Women, middle managers and workers younger than 25 feel burnt out most often and despite remote work and a renewed focus on work-life balance, it’s not getting any better. But burnout is actually a mental health syndrome, not just a buzz phrase – and it’s not lessening.
Despite what Neil Young and Kurt Cobain say, is it really “better to burn out than fade away”? Medical experts think not. In fact, in 2019, the WHO updated its diagnostic manual to characterise burnout as a mental health syndrome, “resulting from chronic workplace stress that has not been successfully managed,” with symptoms listed as feelings of energy depletion or exhaustion, increased mental distance from one’s job or feeling negative towards your job, along with reduced professional productivity as well as a lack of desire to be productive for your company or role.
But let’s ask some important questions: firstly, what’s the difference between simple ennui, which every human animal experiences, and fully diagnosable burnout? And secondly, with an increased focus on getting our work-life balance right, and with the better quality of life that working from home allows, can we still burn out? Let’s explore.
Toxic managers, too many hours and a lack of support can take their toll.
Burnout and the ‘new way of working’ (that’s here to stay)
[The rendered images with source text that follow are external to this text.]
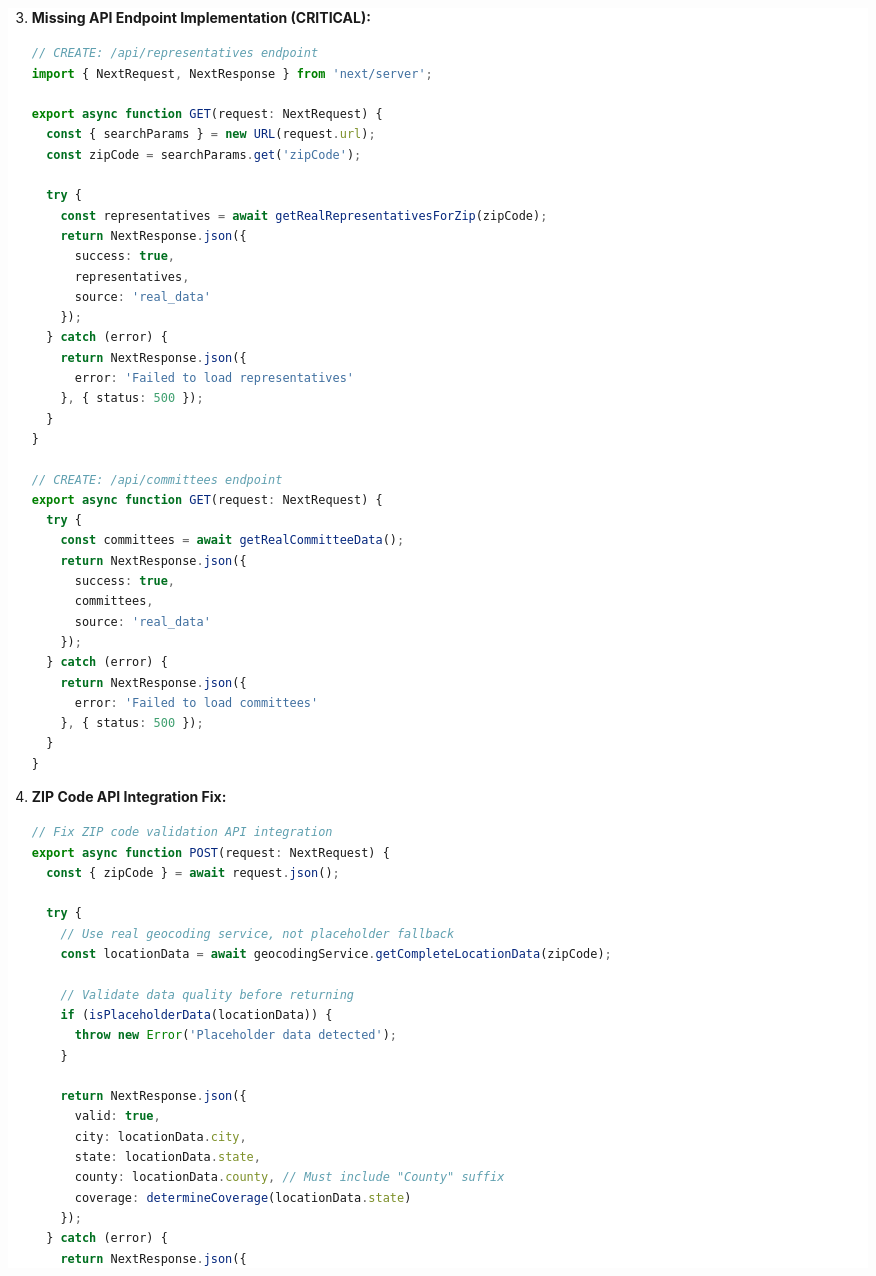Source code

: 
3. **Missing API Endpoint Implementation (CRITICAL):**
   ```typescript
   // CREATE: /api/representatives endpoint
   import { NextRequest, NextResponse } from 'next/server';
   
   export async function GET(request: NextRequest) {
     const { searchParams } = new URL(request.url);
     const zipCode = searchParams.get('zipCode');
     
     try {
       const representatives = await getRealRepresentativesForZip(zipCode);
       return NextResponse.json({ 
         success: true, 
         representatives,
         source: 'real_data' 
       });
     } catch (error) {
       return NextResponse.json({ 
         error: 'Failed to load representatives' 
       }, { status: 500 });
     }
   }
   
   // CREATE: /api/committees endpoint  
   export async function GET(request: NextRequest) {
     try {
       const committees = await getRealCommitteeData();
       return NextResponse.json({ 
         success: true, 
         committees,
         source: 'real_data'
       });
     } catch (error) {
       return NextResponse.json({ 
         error: 'Failed to load committees' 
       }, { status: 500 });
     }
   }
   ```

4. **ZIP Code API Integration Fix:**
   ```typescript
   // Fix ZIP code validation API integration
   export async function POST(request: NextRequest) {
     const { zipCode } = await request.json();
     
     try {
       // Use real geocoding service, not placeholder fallback
       const locationData = await geocodingService.getCompleteLocationData(zipCode);
       
       // Validate data quality before returning
       if (isPlaceholderData(locationData)) {
         throw new Error('Placeholder data detected');
       }
       
       return NextResponse.json({
         valid: true,
         city: locationData.city,
         state: locationData.state,
         county: locationData.county, // Must include "County" suffix
         coverage: determineCoverage(locationData.state)
       });
     } catch (error) {
       return NextResponse.json({ 
   ```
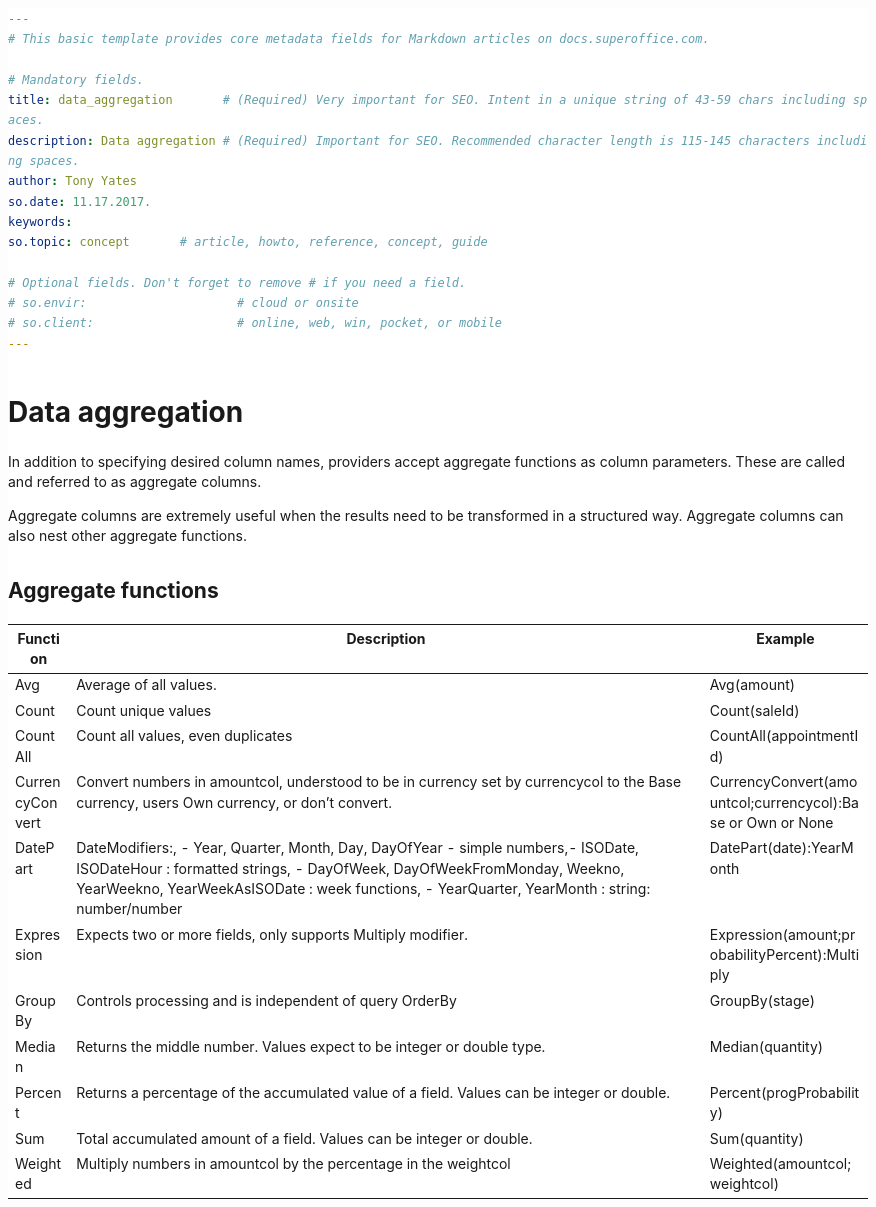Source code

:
 ```yaml
---
# This basic template provides core metadata fields for Markdown articles on docs.superoffice.com.

# Mandatory fields.
title: data_aggregation       # (Required) Very important for SEO. Intent in a unique string of 43-59 chars including spaces.
description: Data aggregation # (Required) Important for SEO. Recommended character length is 115-145 characters including spaces.
author: Tony Yates
so.date: 11.17.2017.
keywords:
so.topic: concept       # article, howto, reference, concept, guide

# Optional fields. Don't forget to remove # if you need a field.
# so.envir:                     # cloud or onsite
# so.client:                    # online, web, win, pocket, or mobile
---
```


# Data aggregation

In addition to specifying desired column names, providers accept aggregate functions as column parameters. These are called and referred to as aggregate columns.

Aggregate columns are extremely useful when the results need to be transformed in a structured way. Aggregate columns can also nest other aggregate functions.

## Aggregate functions

| Function | Description | Example |
|---|---|---|
| Avg | Average of all values. | Avg(amount) |
| Count | Count unique values | Count(saleId) |
| CountAll | Count all values, even duplicates | CountAll(appointmentId) |
| CurrencyConvert | Convert numbers in amountcol, understood to be in currency set by currencycol to the Base currency, users Own currency, or don’t convert. | CurrencyConvert(amountcol;currencycol):Base or Own or None |
| DatePart | DateModifiers:, - Year, Quarter, Month, Day, DayOfYear - simple numbers,- ISODate, ISODateHour : formatted strings, - DayOfWeek, DayOfWeekFromMonday, Weekno, YearWeekno, YearWeekAsISODate : week functions, - YearQuarter, YearMonth : string: number/number | DatePart(date):YearMonth |
| Expression | Expects two or more fields, only supports Multiply modifier. | Expression(amount;probabilityPercent):Multiply |
| GroupBy | Controls processing and is independent of query OrderBy | GroupBy(stage) |
| Median | Returns the middle number. Values expect to be integer or double type. | Median(quantity) |
| Percent | Returns a percentage of the accumulated value of a field. Values can be integer or double. | Percent(progProbability) |
| Sum | Total accumulated amount of a field. Values can be integer or double. | Sum(quantity) |
| Weighted | Multiply numbers in amountcol by the percentage in the weightcol | Weighted(amountcol;weightcol) |
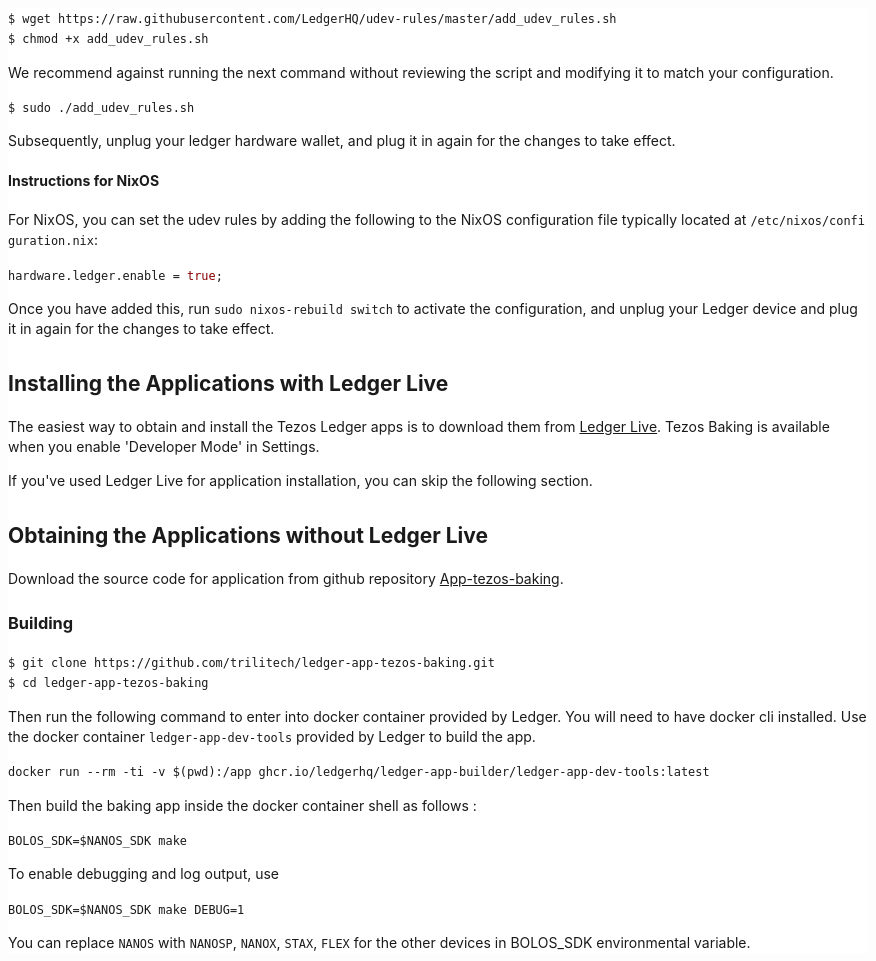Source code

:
 ```
$ wget https://raw.githubusercontent.com/LedgerHQ/udev-rules/master/add_udev_rules.sh
$ chmod +x add_udev_rules.sh
```

We recommend against running the next command without reviewing the
script and modifying it to match your configuration.

```
$ sudo ./add_udev_rules.sh
```

Subsequently, unplug your ledger hardware wallet, and plug it in again for the changes to take
effect.

#### Instructions for NixOS

For NixOS, you can set the udev rules by adding the following to the NixOS
configuration file typically located at `/etc/nixos/configuration.nix`:

```nix
hardware.ledger.enable = true;
```

Once you have added this, run `sudo nixos-rebuild switch` to activate the
configuration, and unplug your Ledger device and plug it in again for the changes to
take effect.

## Installing the Applications with Ledger Live

The easiest way to obtain and install the Tezos Ledger apps is to download them
from [Ledger Live](https://www.ledger.com/pages/ledger-live). Tezos Baking is available when you enable 'Developer Mode' in Settings.

If you've used Ledger Live for application installation, you can skip the following section.

## Obtaining the Applications without Ledger Live

Download the source code for application from github repository [App-tezos-baking](https://github.com/LedgerHQ/app-tezos).

### Building

```
$ git clone https://github.com/trilitech/ledger-app-tezos-baking.git
$ cd ledger-app-tezos-baking
```
Then run the following command to enter into docker container provided by Ledger. You will need to have  docker cli installed.
Use the docker container `ledger-app-dev-tools` provided by Ledger to build the app.

```
docker run --rm -ti -v $(pwd):/app ghcr.io/ledgerhq/ledger-app-builder/ledger-app-dev-tools:latest
```
Then build the baking app inside the docker container shell as follows :

```
BOLOS_SDK=$NANOS_SDK make
```
To enable debugging and log output, use
```
BOLOS_SDK=$NANOS_SDK make DEBUG=1
```
You can replace `NANOS` with `NANOSP`, `NANOX`, `STAX`, `FLEX` for the other devices in BOLOS_SDK environmental variable.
We've all been there; that moment of waking up on Monday morning and feeling like the weekend wasn't quite long enough to recover from the fatigue of the working week just gone. No amount of coffee seems to bring you through, and the very thought of your to-do list makes you feel jittery. But surely, being able to work in one’s PJs put an end to that? Let’s not be so hasty to assume.
Working from home during the pandemic turns out to have accelerated an 'always on' working culture, where online presenteeism was rife. With redundancies and furloughs, managers expected teams to do more with less. In countries such as the UK, Canada and the US, employees reported that the time they spend logged on at their computer has increased by more than two hours a day since the pandemic, according to data by NordVPN Teams.
Encouragingly, however, since the end of lockdown, the push towards hybrid working and trends such as The Great Resignation and ‘quiet quitting’ indicate that employees are taking a stand regarding how their work impacts their mental health.
Business analysts at NerdWallet have crunched government data in the UK and found that on average, knowledge workers log an extra 163 hours per year – and that’s after the power centre moved from employer to employee.
All employers and talent managers worldwide are considering how they can reduce the burden and keep employees happy: EY US’s latest Future Workplace Index shows that of the companies surveyed, 40% have either started using a four-day workweek or are in the process of implementing one.